Cloning, sequencing and expression of a glutamate decarboxylase gene from the GABA-producing strain Lactobacillus brevis CGMCC 1306

In previous work, our research group isolated and bred a γ-aminobutyric acid (GABA)-producing microorganism, Lactobacillus brevis CGMCC 1306, from fresh unpasteurized milk and found that the strain possessed high glutamate decarboxylase (GAD) activity.
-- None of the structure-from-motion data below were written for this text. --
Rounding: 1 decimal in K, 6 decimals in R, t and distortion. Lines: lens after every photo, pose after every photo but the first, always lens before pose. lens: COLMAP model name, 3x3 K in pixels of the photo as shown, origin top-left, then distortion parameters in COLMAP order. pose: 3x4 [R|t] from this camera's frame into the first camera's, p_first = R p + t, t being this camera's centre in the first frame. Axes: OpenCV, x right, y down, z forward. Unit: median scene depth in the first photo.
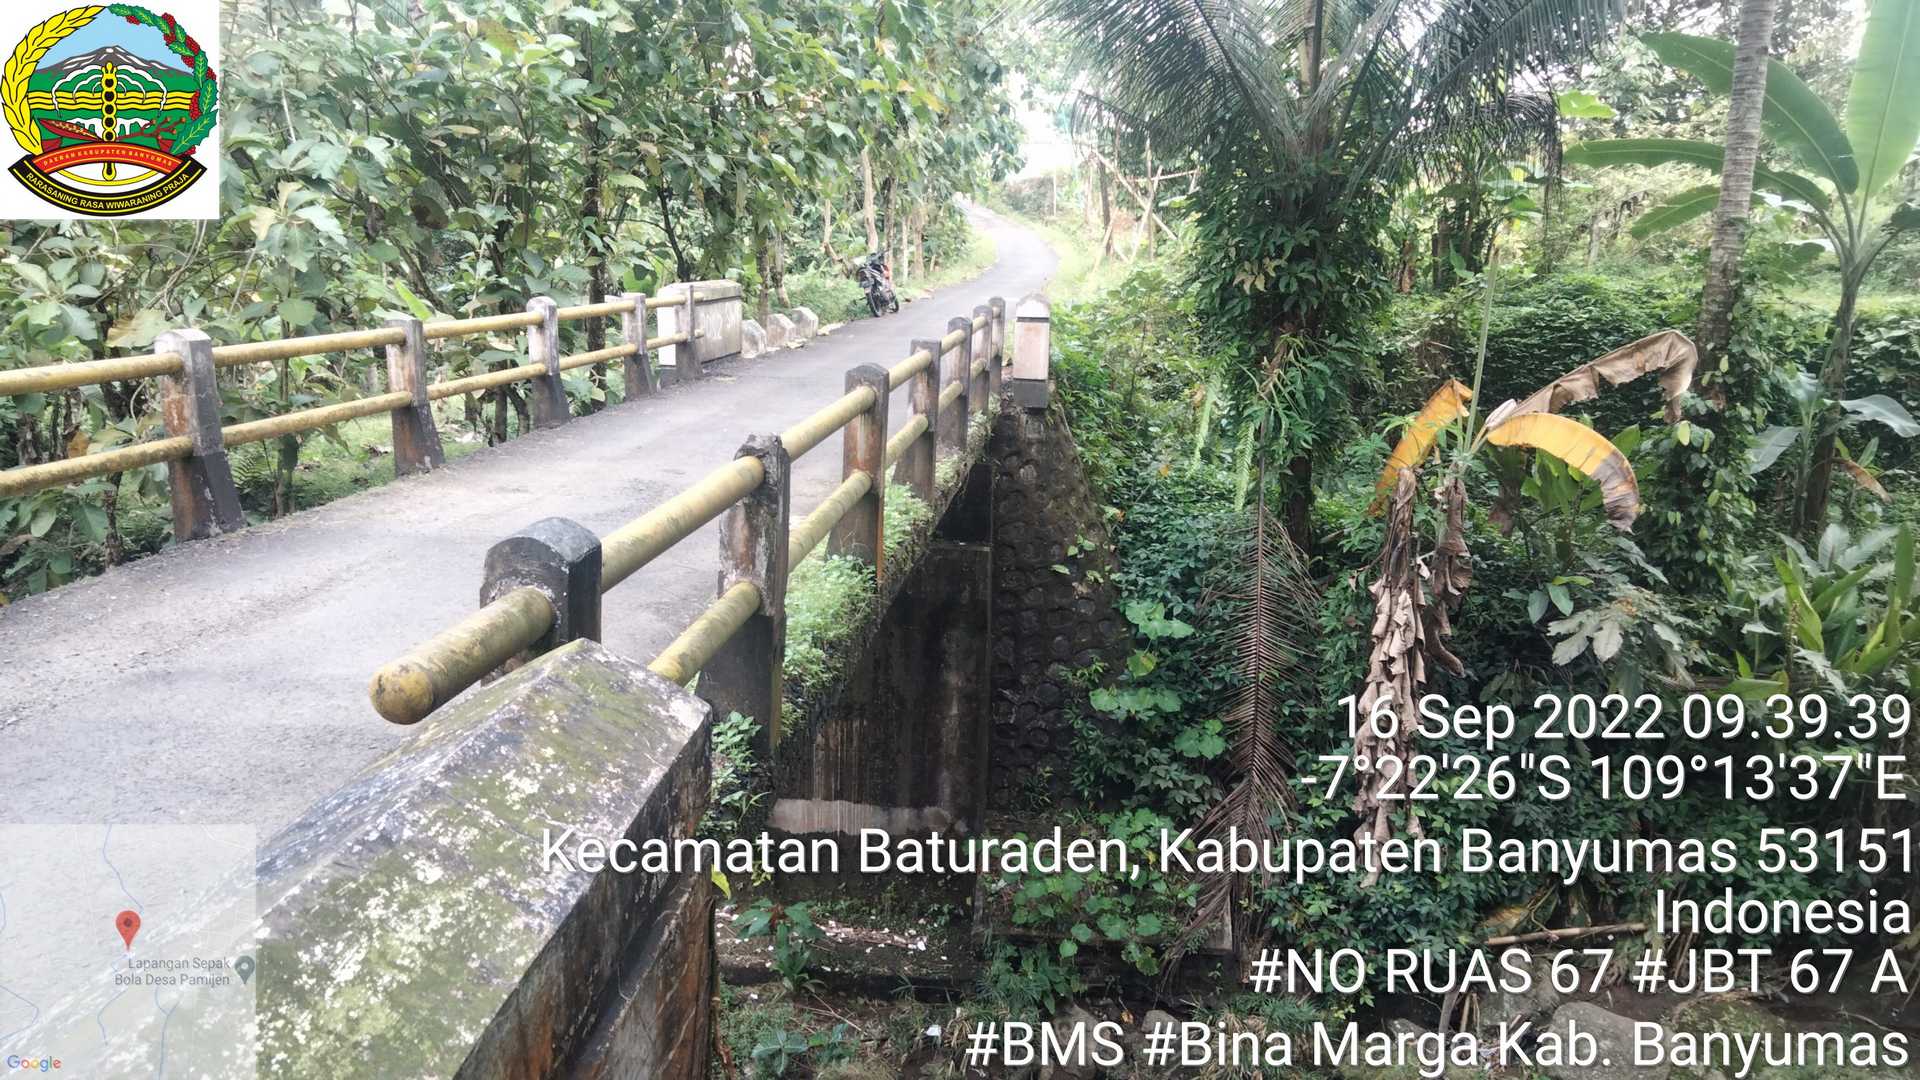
lens RADIAL K [[1433.9, 0, 937.2], [0, 1433.9, 543.6], [0, 0, 1]] dist [0.042483, -0.027318]
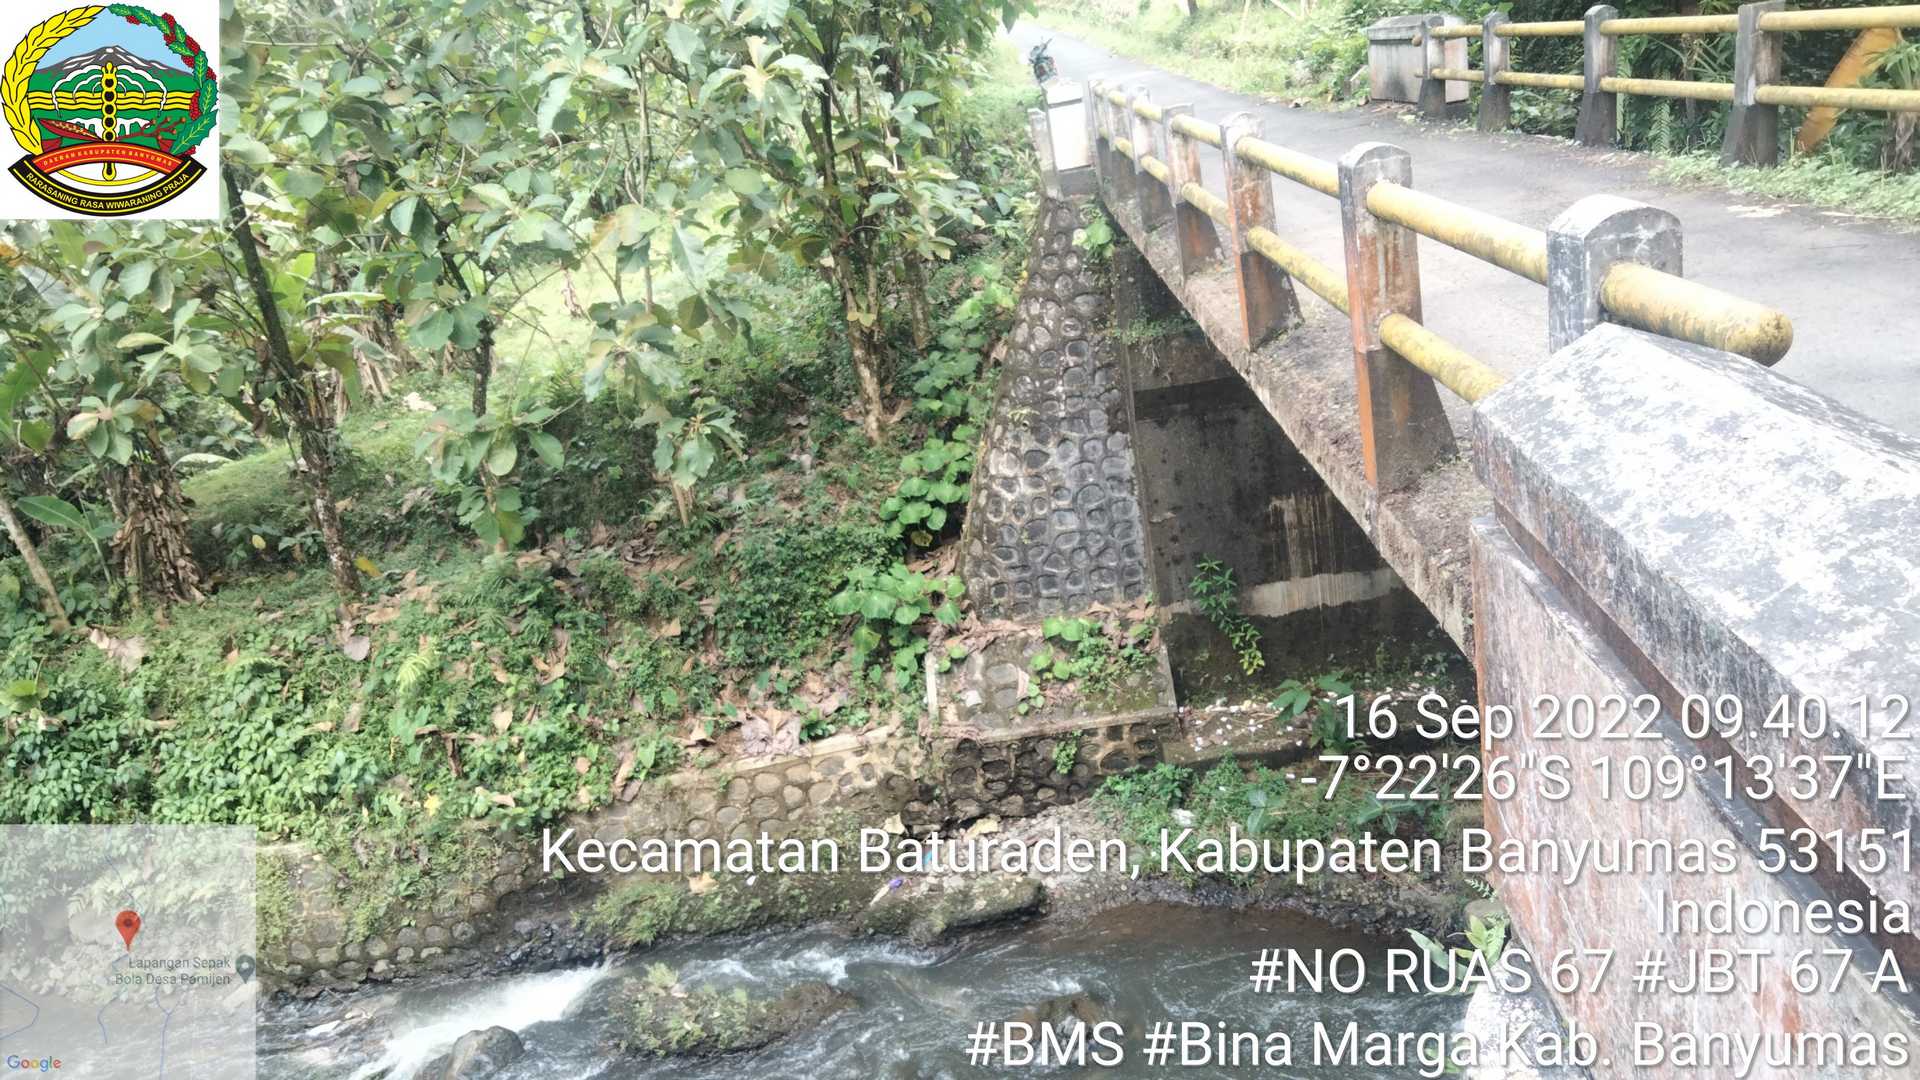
lens RADIAL K [[1431.5, 0, 935.5], [0, 1431.5, 542.0], [0, 0, 1]] dist [0.067916, -0.118227]
pose [[0.977902, -0.208341, 0.017345, -0.348951], [0.205069, 0.972056, 0.114250, -0.011107], [-0.040663, -0.108168, 0.993301, 0.022406]]
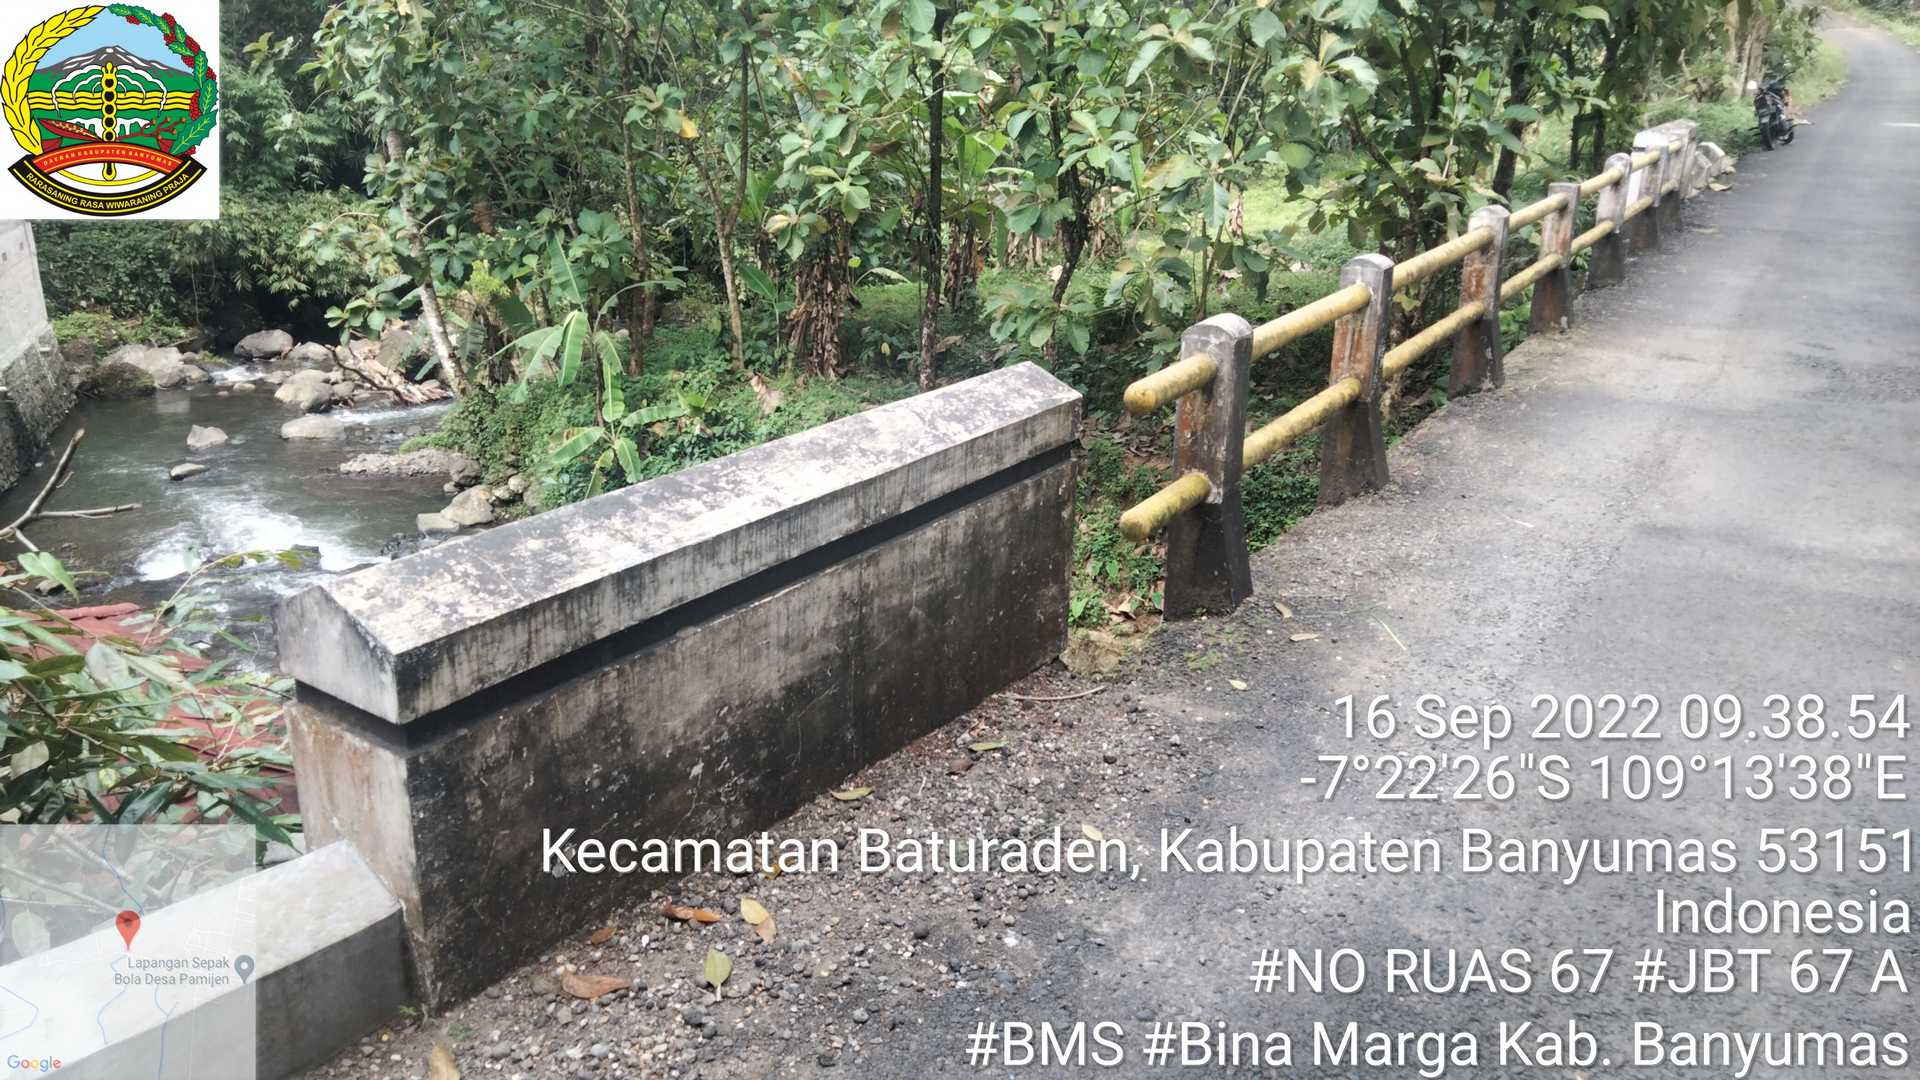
lens RADIAL K [[1421.1, 0, 936.2], [0, 1421.1, 544.5], [0, 0, 1]] dist [0.061622, -0.046336]
pose [[0.900052, 0.134622, -0.414469, -0.182032], [-0.081100, 0.986217, 0.144216, -0.005920], [0.428171, -0.096188, 0.898564, -0.099137]]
However, the cells of the strain grew poorly during submerged fermentation, with the highest dry cell weight only 2.78 g/L. To enhance the efficiency of GABA biosynthesis and achieve GAD production in high cell-density fermentations, the gad gene from L. brevis CGMCC 1306 was cloned using degenerate PCR. Nucleotide sequencing analysis showed that the cloned gene comprised 1407 bp and encoded a 468-amino acid protein. The gad gene with a hexa-His tag was inserted into pET-28a(+) and expressed in Escherichia coli BL21. Sodium dodecyl sulfate-polyacrylamide gel electrophoresis (SDS-PAGE) analysis revealed that the recombinant protein product had a molecular weight of approximately 53 kDa, which corresponded to the predicted size of the deduced protein (53.47 kDa). High-performance liquid chromatography analysis showed that the purified recombinant protein was capable of catalyzing α-decarboxylation of L-sodium glutamate into GABA, which confirmed that the protein was derived from a gad gene. GAD activity was the highest at pH 4.8 and 48°C. Using Lineweaver–Burk plots, the K m and V max of the recombinant enzyme were 10.26 mM and 8.86 U/mg, respectively. Its activity was not dependent on the addition of pyridoxal 5'-phosphate. These results strongly suggest that cloning of the gad gene is not only of interest to researchers in terms of affecting GAD production by protein engineering strategies, but that it may increase GAD production by high cell-density fermentation and enhance the efficiency of GABA biosynthesis.